Memories surged, reminding of his past life and all the dangers in the streets of Dalton. Life on the streets hadn't been pleasant. Kids, too young to be out on their own, some his age, had taught him how to survive.  Justice on the streets quick and mean. Independence fought and paid for. 

He shoved the memories back, packed them away again in the hidden box in his mind, not in the mood to dwell on the past when he'd worked so hard to make something of himself. 

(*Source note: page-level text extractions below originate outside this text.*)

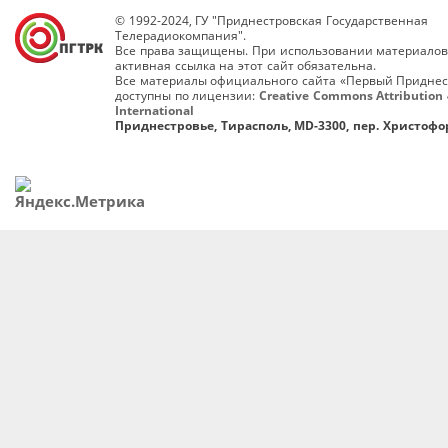
© 1992-2024, ГУ "Приднестровская Государственная
Телерадиокомпания".
Все права защищены. При использовании материалов
активная ссылка на этот сайт обязательна.
Все материалы официального сайта «Первый Приднес
доступны по лицензии:
Creative Commons Attribution 
International
Приднестровье, Тирасполь, MD-3300, пер. Христофор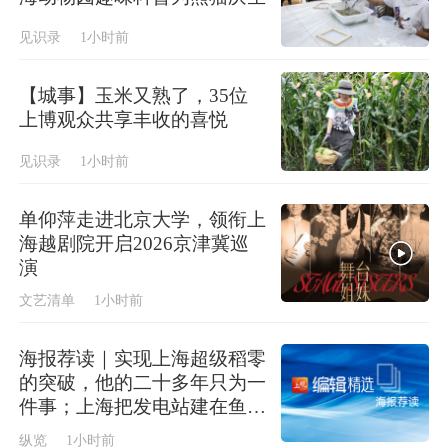
见识录
1小时前
【城事】玉米又熟了，35位
上博观众共享丰收的喜悦
见识录
1小时前
单仰萍走进北京大学，领衔上
海越剧院开启2026京津冀巡
演
文艺清单
1小时前
海报荐读｜实现上海超级稻零
的突破，他的二十多年只为一
件事；上海把发电站建在鱼塘
上，今年首批“零碳蟹”即将上
纵览
1小时前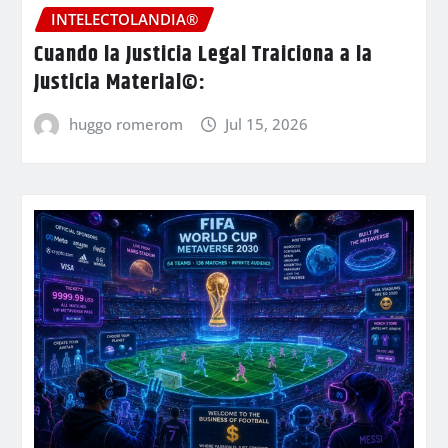
INTELECTOLANDIA®
Cuando la Justicia Legal Traiciona a la
Justicia Material©:
huggo romerom
Jul 15, 2026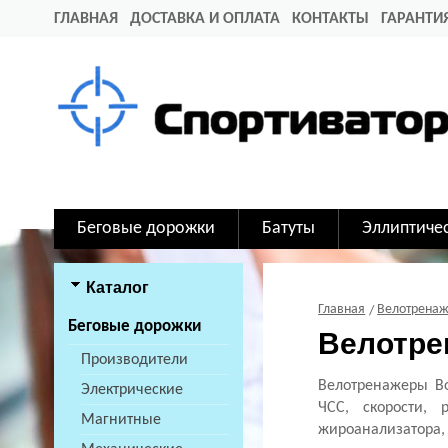
ГЛАВНАЯ
ДОСТАВКА И ОПЛАТА
КОНТАКТЫ
ГАРАНТИ
Беговые дорожки
Батуты
Эллиптиче
Каталог
Главная
Велотрена
Беговые дорожки
Велотре
Производители
Велотренажеры Bo
Электрические
ЧСС, скорости, 
Магнитные
жироанализатора,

"Go," Corey said when he saw the coast was clear. Fortune followed when they found a wayward cab parked a couple blocks away across the street from a bar.  Ethan's, a blues joint, with lights, music, and people spilling out of the doorway, fostered a safe haven for them to relax.  Diving into the back seat of the cab, he ordered the driver to take them home. Corey and Michelle rested shoulder to shoulder, holding hands as adrenaline faded, leaving him spent. 

"Baby," Michelle said, learning her head against Corey's shoulder, aching all over, "Next time, let's listen to George so we don't have to do that again, at least anytime soon."

Rules for the road: Alphabet stories start and end with the letter chosen and each sentence begins with the next letter of the alphabet.